Os clubes europeus e as provas organizadas pela UEFA, principalmente a Liga dos Campeões, precisam de se resguardar da “ameaça” inerente à mudança de futebolistas de elite para a Arábia Saudita, adverte o especialista Daniel Sá.

“O futebol europeu é a indústria mais madura, sólida e competitiva do mundo. Não é fácil nem, certamente, se conseguirá de um dia para o outro destruir essa hegemonia. Agora, como as outras indústrias, tem de se proteger, até porque tem um grande desequilíbrio”, observou à agência Lusa o diretor do Instituto Português de Administração de Marketing.

Karim Benzema, N’Golo Kanté e Jota (Al-Ittihad), Alex Telles, Marcelo Brozović e Seko Fofana (Al Nassr), Kalidou Koulibaly, Rúben Neves, Sergej Milinković-Savić e Malcom (Al-Hilal) e Roberto Firmino, Édouard Mendy e Riyad Mahrez (Al-Ahli) rumaram a quatro dos principais clubes do país, detidos desde junho pelo Fundo de Investimento Público (PIF).

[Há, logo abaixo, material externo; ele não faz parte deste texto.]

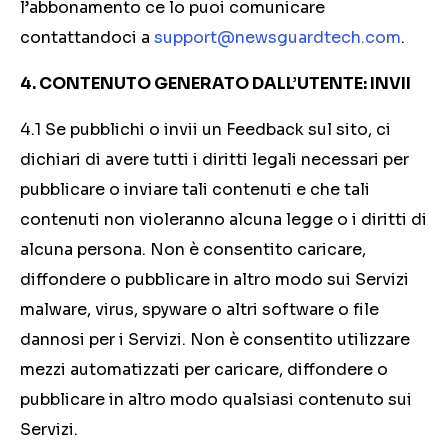
l’abbonamento ce lo puoi comunicare
contattandoci a
support@newsguardtech.com
.
4. CONTENUTO GENERATO DALL’UTENTE: INVII
4.1 Se pubblichi o invii un Feedback sul sito, ci
dichiari di avere tutti i diritti legali necessari per
pubblicare o inviare tali contenuti e che tali
contenuti non violeranno alcuna legge o i diritti di
alcuna persona. Non è consentito caricare,
diffondere o pubblicare in altro modo sui Servizi
malware, virus, spyware o altri software o file
dannosi per i Servizi. Non è consentito utilizzare
mezzi automatizzati per caricare, diffondere o
pubblicare in altro modo qualsiasi contenuto sui
Servizi.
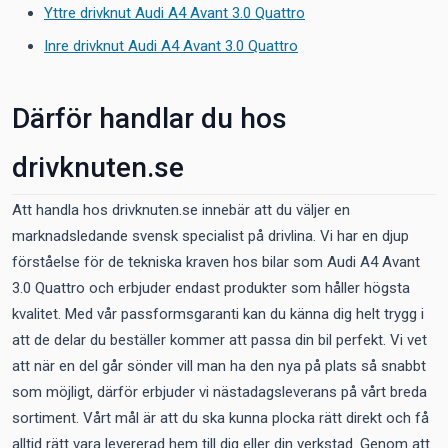
Yttre drivknut Audi A4 Avant 3.0 Quattro
Inre drivknut Audi A4 Avant 3.0 Quattro
Därför handlar du hos
drivknuten.se
Att handla hos drivknuten.se innebär att du väljer en
marknadsledande svensk specialist på drivlina. Vi har en djup
förståelse för de tekniska kraven hos bilar som Audi A4 Avant
3.0 Quattro och erbjuder endast produkter som håller högsta
kvalitet. Med vår passformsgaranti kan du känna dig helt trygg i
att de delar du beställer kommer att passa din bil perfekt. Vi vet
att när en del går sönder vill man ha den nya på plats så snabbt
som möjligt, därför erbjuder vi nästadagsleverans på vårt breda
sortiment. Vårt mål är att du ska kunna plocka rätt direkt och få
alltid rätt vara levererad hem till dig eller din verkstad. Genom att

“Temos assistido ao desequilíbrio de dinheiro que os clubes mais importantes e os outros arrecadam, o que origina, de certa forma, alguma falsidade do ponto de vista desportivo. Pode estar aqui o sinal de alerta. A UEFA terá de repensar o modelo de competição e a forma como o dinheiro é distribuído, porque as indústrias têm de se renovar”, sublinhou.

O apelo monetário da Arábia Saudita tem aliciado craques em pré-reforma ou em idades jovens a saírem da elite europeia, numa tendência alastrada a treinadores estrangeiros e que Daniel Sá sente que passará a incluir dirigentes e outros profissionais do setor, tentando que possam ser captados adeptos, patrocinadores e receitas “pelo nível de competição”.

“O dinheiro é uma fonte inesgotável e eles perceberam que, para serem bem-sucedidos, têm de fazer o mesmo trabalho fora do relvado. Já vimos isso em outras modalidades. O último exemplo foi a criação de um projeto de golfe profissional [LIV Golf], que conseguiu claramente abanar uma indústria dominada por americanos ou europeus e com mais de 100 anos, trazendo um profissionalismo que acho que se vai aplicar ao futebol”, elencou.

O ‘êxodo’ de ‘estrelas’ para o país mais extenso do Médio Oriente foi estimulado no início do ano com a chegada do avançado e capitão da seleção portuguesa Cristiano Ronaldo ao Al Nassr, que o especialista em marketing desportivo designa de “jogada de mestre”.

“Contratar alguém como ele é a jogada perfeita, porque se trata de um atleta em final de carreira, mas ainda com uma performance de elevadíssima qualidade e com uma atitude competitiva incrível e de referência para todo o mundo. Ao mesmo tempo, trouxe a maior marca, e claramente a mais visualizada, acompanhada e noticiada, da história do futebol para uma Liga que está muito longe da competitividade e qualidade da Europa”, definiu.

No caminho para esse objetivo, Daniel Sá acredita que “não chega ter um Ronaldo nem outros reforços de grande notoriedade” para evitar a repetição dos “erros cometidos pela China ou pelos Estados Unidos”, que “há várias décadas tenta imitar o futebol europeu”, numa nação acusada de práticas de ‘sportswashing’ e de violação dos direitos humanos.

“Os países ocidentais também utilizam esse tipo de manobra. Simultaneamente, o reino saudita procura num ciclo de duas décadas diminuir o peso da indústria do petróleo nas receitas e na sua forma de vida. O projeto ‘Visão 2030’ passa por diversificar atividades, investimentos e recursos e o desporto é um dos eixos definidos pela Arábia Saudita. Ou seja, tudo isto faz parte de uma estratégia bem mais ampla do que o futebol”, terminou.